I welcome all feedback and am also here if you want to chat about a particular experience. Happy Trading!

-Paul Wankmueller, CMT
Blue Line Futures Director of Content & Education
Comments
bebopandrocksteadytrading
This is the kind of article that I like to come accross on trading view.
TradingView
@bebopandrocksteadytrading, Glad you liked it!
aimanaimann9
Eliminated: impulse entry, revenge trading, extended stop loss, follow the signal, over-leverage, under-leverage, bias to one side of the market, trade news, and FOMO.
Current skill: only trade high probability setup, let the trade run to you TP/SL, risk management.

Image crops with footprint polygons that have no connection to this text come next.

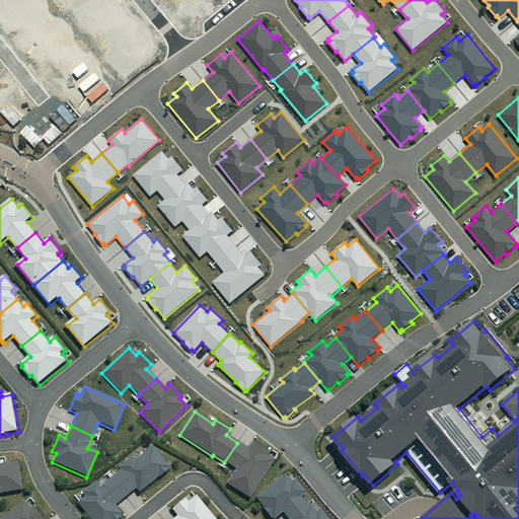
[(226,485),(249,499),(274,461),(266,455),(268,452),(253,443),(248,450),(237,443),(224,462),(235,470),(226,485)]
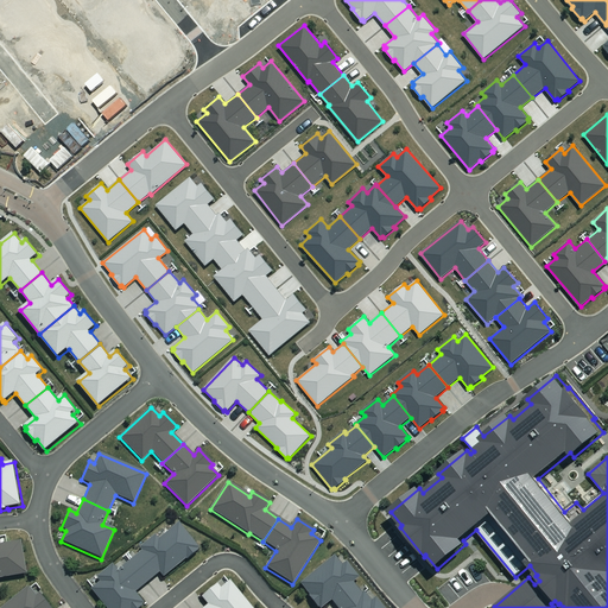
[(131,561),(149,582),(159,574),(163,578),(185,559),(187,561),(198,551),(197,550),(198,549),(178,524),(159,540),(154,536),(139,549),(141,551),(131,561)]
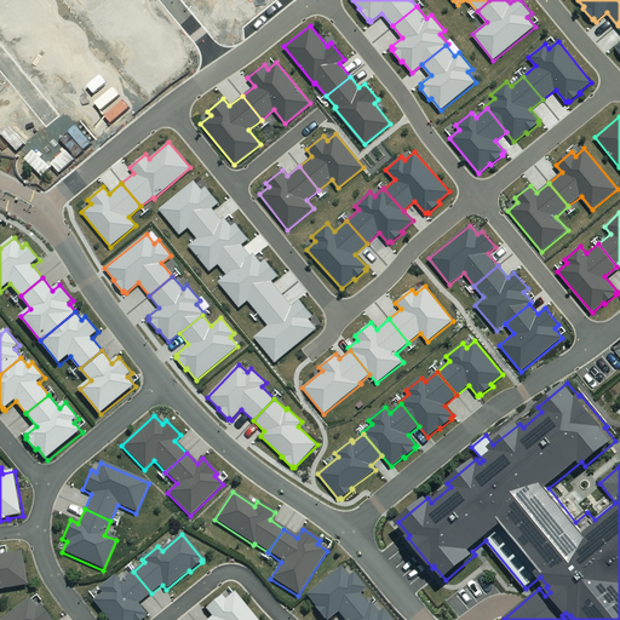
[(0,591),(30,586),(24,552),(0,556),(0,591)]
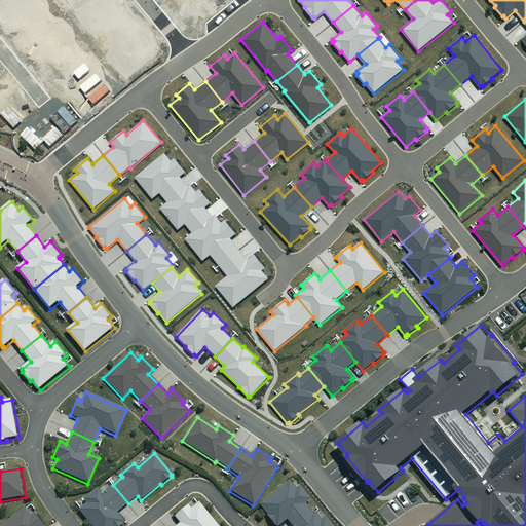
[(268,516),(267,517),(273,525),(274,525),(275,525),(278,525),(287,520),(291,525),(297,525),(312,514),(305,504),(310,500),(299,487),(296,490),(289,482),(260,505),(268,516)]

To be achieved in the future: risk to reward 1:2 and 1:5. The final piece of the puzzle.
StargateMax
@aimanaimann9, how about R:R starting from 1:10 and up? I'm not joking. People in my coaching team do 1:100 and up every now and then. 1:10 is the usual intraday stuff.
aimanaimann9
@StargateMax, for me, all strategies either 1:2 or 1:100, all of them have pros and cons. I think we all can make decisions based on our preferred choice. From my view, if we choose to have bigger reward means we have to accept bigger losing streak and vice versa. I've analysed more than 20 FTMO succesful trader, majority of them have 1:3 RR.
fschk
@StargateMax, I would guess that this is SMC stuff where you enter position on 1m or seconds time frame.
StargateMax
@fschiko, indeed. Maybe it's not for everyone, I'm not saying that one is good and the other is bad. It just depends on your personality, what suits you better. I couldn't trade retail style with SRT, break/retest, indicators, etc., I want it to be like 1+1=2, not 1+1=3 or 5 or 1, etc. SMC requires fewer trades altogether. Just a couple of winning intraday trades per week. Also, you can lose 7-8 times and win once, lose 7-8 times and win once, and still make nice profits. Of course, losing that much is ridiculous. But the point is, losing a couple of trades is psychologically a breeze if you know that your winners go above 1:10. I never felt that with 1:2-1:3 trades, every loss was hard to take. Since the majority finds it easier to trade SRT/breakouts and indicators there are more success stories with that.
mochehata
@StargateMax, SMC?, SRT?
StargateMax
@mochehata, smart money concept, support & resistance & trendline.